Escreva a continuação do texto sobre Guilherme e sua trajetória na moda, começando logo após a última frase do trecho citado abaixo.

___ Trecho citado ___

Guilherme tinha suas musas. Uma delas era Danuza Leão, que ele vestiu no filme de Glauber Rocha, “Terra em transe”. Outra, era Tônia Carrero, cujos guarda roupas de teatro assinou várias vezes. O mais importante foi o da peça “Constantina”, que lhe rendeu inclusive prêmios. Outras estrelas foram vestidas em cena por ele, como Simone, Gal Costa, Marília Pêra, Rosita Thomáz Lopes, Célia Biar, Vera Fisher, e também astros, como Paulo Autran.

Ele brilhou nos salões, no teatro, no cinema, e também no exterior. Seu primeiro desfile em Nova York foi em 1962, aos 22 anos. Depois vieram outros nos Estados Unidos. Com elogios dos exigentes editorialistas de  moda. Chegou a ter uma loja em Nova York, mas por breve tempo. O desapontamento foi logo substituído por uma vitória: o convite para ser o homem da Christian Dior no Brasil, selecionado para isso pelo próprio Marc Bohan . Fixou-se em São Paulo onde criou para todos os segmentos da marca Dior.

Ousou no prêt-à-porter, para a Vila Romana, nos anos 1970, e foi bem sucedido. Lançou seu jeans com metais GG no bolso posterior, antes de Humberto Saade lançar o dele, com Luiza Brunet. E a modelo de Guilherme foi Antonia Mayrink Veiga. Um jeans “justérrimo”, ele dizia, mas composto, sem vulgarizar a mulher.

Passou a vida cultivando a beleza, a elegância, o refinamento, Jamais se envolveu em intrigas, escândalos. Jamais teve seu nome vinculado a qualquer ato que pudesse ser considerado condenável por quem o conhecia ou o desconhecia. Era sensível, cultivava a leitura, viajar era sua alegria, selecionava muito os amigos, sobretudo pela inteligência e a confiança que pudesse depositar neles. Era divertido, bem humorado e espirituoso na intimidade, entre verdadeiros amigos. Un homme du monde. Perfeito para os salões. Impecável em seu próprio salão de moda.

___ Listagem de dados ___

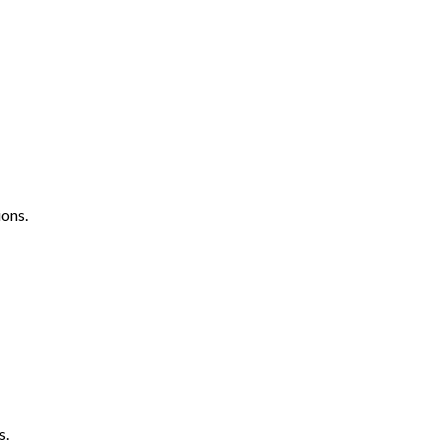
ons.
s.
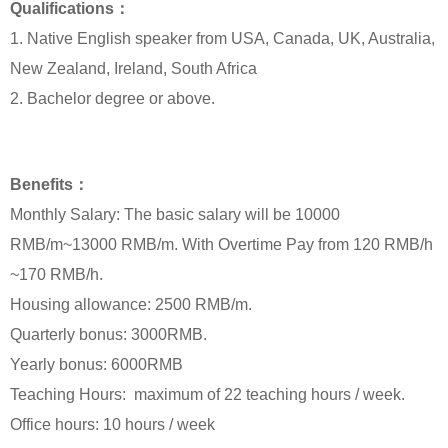
Qualifications：
1. Native English speaker from USA, Canada, UK, Australia,
New Zealand, Ireland, South Africa
2. Bachelor degree or above.
Benefits：
Monthly Salary: The basic salary will be 10000
RMB/m~13000 RMB/m. With Overtime Pay from 120 RMB/h
~170 RMB/h.
Housing allowance: 2500 RMB/m.
Quarterly bonus: 3000RMB.
Yearly bonus: 6000RMB
Teaching Hours: maximum of 22 teaching hours / week.
Office hours: 10 hours / week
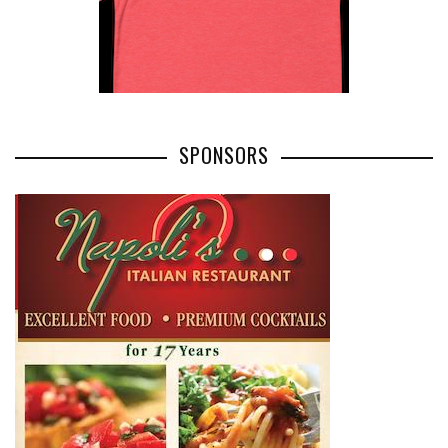
SPONSORS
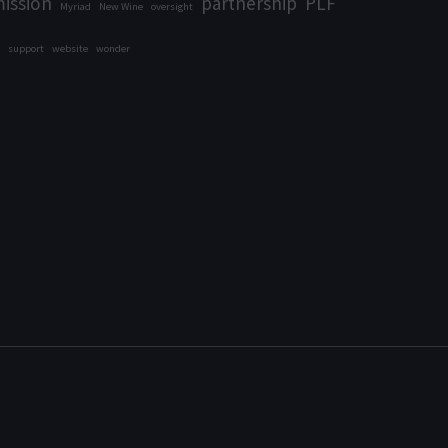
ission
partnership
PLF
Myriad
New Wine
oversight
support
website
wonder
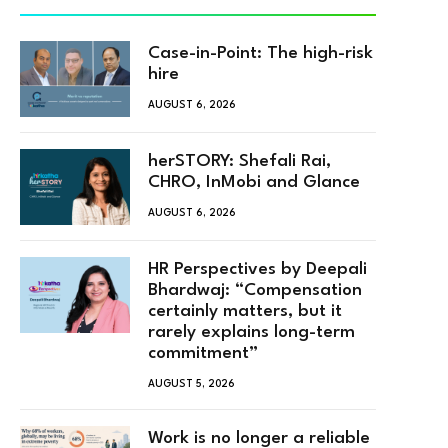
Case-in-Point: The high-risk
hire
AUGUST 6, 2026
herSTORY: Shefali Rai,
CHRO, InMobi and Glance
AUGUST 6, 2026
HR Perspectives by Deepali
Bhardwaj: “Compensation
certainly matters, but it
rarely explains long-term
commitment”
AUGUST 5, 2026
Work is no longer a reliable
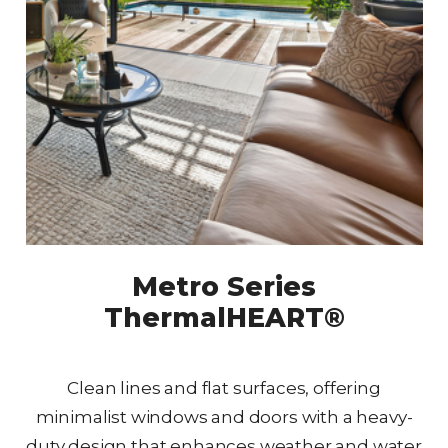
Metro Series
ThermalHEART®
Clean lines and flat surfaces, offering
minimalist windows and doors with a heavy-
duty design that enhances weather and water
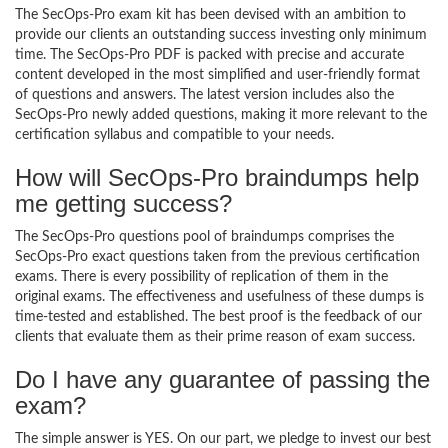
The SecOps-Pro exam kit has been devised with an ambition to
provide our clients an outstanding success investing only minimum
time. The SecOps-Pro PDF is packed with precise and accurate
content developed in the most simplified and user-friendly format
of questions and answers. The latest version includes also the
SecOps-Pro newly added questions, making it more relevant to the
certification syllabus and compatible to your needs.
How will SecOps-Pro braindumps help
me getting success?
The SecOps-Pro questions pool of braindumps comprises the
SecOps-Pro exact questions taken from the previous certification
exams. There is every possibility of replication of them in the
original exams. The effectiveness and usefulness of these dumps is
time-tested and established. The best proof is the feedback of our
clients that evaluate them as their prime reason of exam success.
Do I have any guarantee of passing the
exam?
The simple answer is YES. On our part, we pledge to invest our best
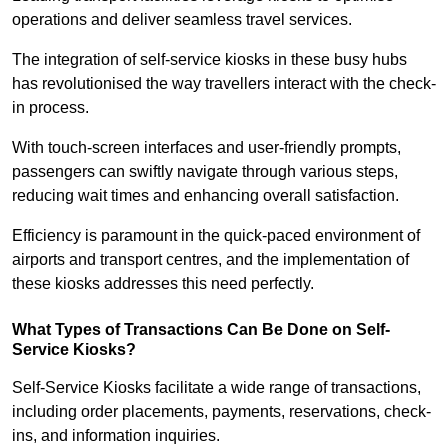
operations and deliver seamless travel services.
The integration of self-service kiosks in these busy hubs
has revolutionised the way travellers interact with the check-
in process.
With touch-screen interfaces and user-friendly prompts,
passengers can swiftly navigate through various steps,
reducing wait times and enhancing overall satisfaction.
Efficiency is paramount in the quick-paced environment of
airports and transport centres, and the implementation of
these kiosks addresses this need perfectly.
What Types of Transactions Can Be Done on Self-
Service Kiosks?
Self-Service Kiosks facilitate a wide range of transactions,
including order placements, payments, reservations, check-
ins, and information inquiries.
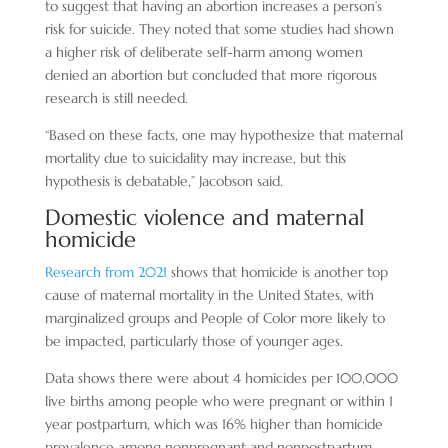
to suggest that having an abortion increases a person’s
risk for suicide. They noted that some studies had shown
a higher risk of deliberate self-harm among women
denied an abortion but concluded that more rigorous
research is still needed.
“Based on these facts, one may hypothesize that maternal
mortality due to suicidality may increase, but this
hypothesis is debatable,” Jacobson said.
Domestic violence and maternal
homicide
Research from 2021
shows that homicide is another top
cause of maternal mortality in the United States, with
marginalized groups and People of Color more likely to
be impacted, particularly those of younger ages.
Data shows there were about 4 homicides per 100,000
live births among people who were pregnant or within 1
year postpartum, which was 16% higher than homicide
prevalence among nonpregnant and nonpostpartum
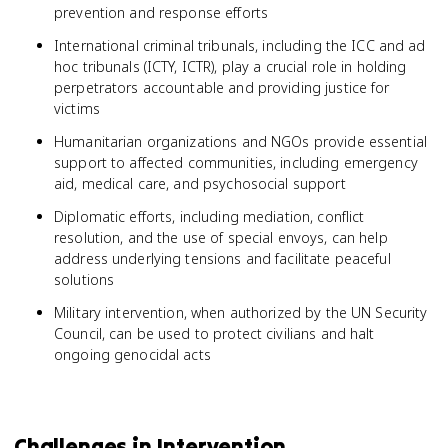
prevention and response efforts
International criminal tribunals, including the ICC and ad
hoc tribunals (ICTY, ICTR), play a crucial role in holding
perpetrators accountable and providing justice for
victims
Humanitarian organizations and NGOs provide essential
support to affected communities, including emergency
aid, medical care, and psychosocial support
Diplomatic efforts, including mediation, conflict
resolution, and the use of special envoys, can help
address underlying tensions and facilitate peaceful
solutions
Military intervention, when authorized by the UN Security
Council, can be used to protect civilians and halt
ongoing genocidal acts
Challenges in Intervention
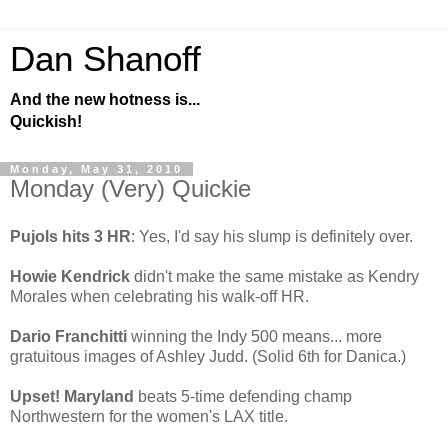
Dan Shanoff
And the new hotness is...
Quickish!
Monday, May 31, 2010
Monday (Very) Quickie
Pujols hits 3 HR
: Yes, I'd say his slump is definitely over.
Howie Kendrick
didn't make the same mistake as Kendry
Morales when celebrating his walk-off HR.
Dario Franchitti
winning the Indy 500 means... more
gratuitous images of Ashley Judd. (Solid 6th for Danica.)
Upset! Maryland
beats 5-time defending champ
Northwestern for the women's LAX title.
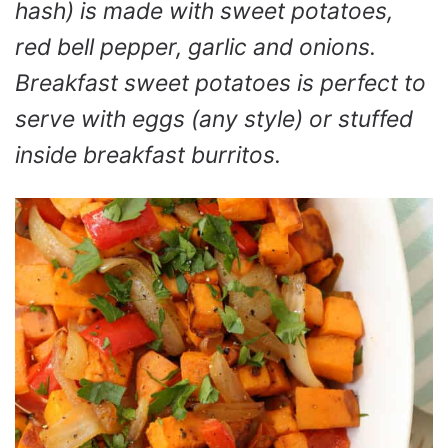
hash) is made with sweet potatoes,
red bell pepper, garlic and onions.
Breakfast sweet potatoes is perfect to
serve with eggs (any style) or stuffed
inside breakfast burritos.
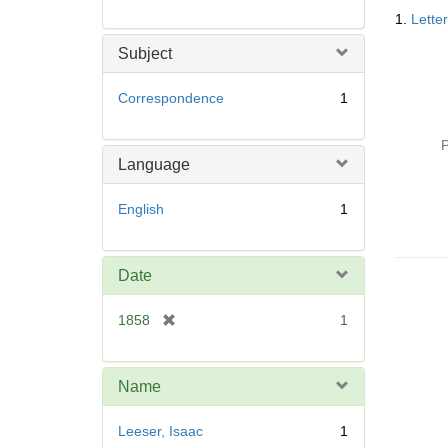
Searc
1.
Lette
Resul
Subject
Correspondence
1
P
Language
English
1
Date
[
1858
1
r
e
m
Name
o
v
Leeser, Isaac
1
e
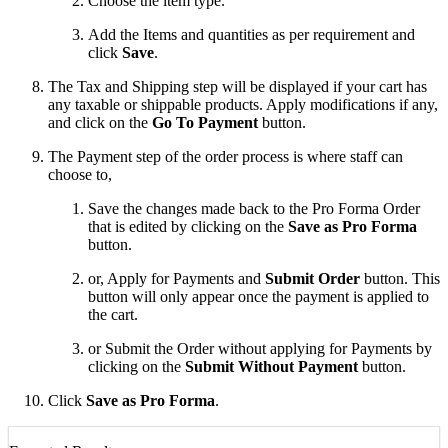
Choose the item type.
Add the Items and quantities as per requirement and
click
Save
.
The Tax and Shipping step will be displayed if your cart has
any taxable or shippable products. Apply modifications if any,
and click on the
Go To Payment
button.
The Payment step of the order process is where staff can
choose to,
Save the changes made back to the Pro Forma Order
that is edited by clicking on the
Save as Pro Forma
button.
or, Apply for Payments and
Submit Order
button. This
button will only appear once the payment is applied to
the cart.
or Submit the Order without applying for Payments by
clicking on the
Submit Without Payment
button.
Click
Save as Pro Forma
.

___

◆ **Resposta da tarefa**
Cada atelier seu era um cenário espetacular, que refletia seu momento de vida, sua personalidade. Ele pessoalmente decorava, viajava, garimpava antiquários pelo mundo afora, e montava seus universos particulares. Decorar era seu passatempo preferido. Chegou a decorar três endereços ao mesmo tempo: um apartamento no Rio, um em São Paulo, um em Nova York. Foi seu período de êxtase. Grande fase de sua vida.

O apartamento-atelier da Praia do Russel do costureiro (que era comparado por alguns colegas à Mademoiselle Chanel, pois, como ela, interrompeu 15 anos a atividade e retornou com glórias ao ofício) é a nossa “Rue Cambon”. Lindo, sofisticado, um deslumbramento, um luxo só em beleza e em representatividade histórica de um ícone insubstituível. Deveria ser tombado pelas autoridades da cultura, como Patrimônio Cultural, tal e qual ele está.

Guilherme sempre soube cobrar muito bem por seu trabalho. Sua agenda manteve-se sempre cheia, e ele, mesmo nos momentos finais, ainda era procurado por noivas querendo fazer encomenda, porém, neste último ano, já enfraquecido, pouco trabalhou. Como não tinha plano de saúde, os recursos foram se esvaindo.

Nos momentos finais, Guilherme, que tinha um particular apego pelos pobres, e isso está em seu livro “Memórias de um costureiro”, que estou concluindo junto com Ruth Joffily, e pretendíamos lançar com ele ainda vivo, precisou recorrer à rede pública de saúde. A querida Cecília Dornelles foi providencial. Assim, pude conhecer muito de perto o Hospital da Lagoa, obra de Oscar Niemeyer. Uma ironia caprichosa do Deus das Artes, que deve saber que a imprensa americana comparou os vestidos de Gui-Gui aos traços de Oscar Niemeyer.

O Hospital da Lagoa é bem superior a vários hospitais da rede privada, onde se internam famosos e coroados. Seus quartos, corredores, todos os espaços são limpíssimos. A enfermagem é carinhosa e competente. Nada falta. Os equipamentos para exames vão até os leitos dos pacientes. E o serviço médico é o do mais alto nível.

Deixo aqui o agradecimento a todos do Hospital da Lagoa e, como não sei seus nomes, vou destacar o dr. Marcio Ribeiro, que recebeu Guilherme na internação com todo o interesse. Agradecimentos extensivos às dedicadas enfermeiras particulares, Márcia e Kátia, que desde junho se revezaram acompanhando o tratamento do costureiro.

Sabem, eu estou muito triste, tristíssima. A moda brasileira perdeu um dos maiores talentos que já teve. O Brasil perdeu um grande artista. O Rio de Janeiro, um de seus mais ilustres personagens. A Academia Brasileira da Moda perdeu um membro importante. Eu perdi um amigo.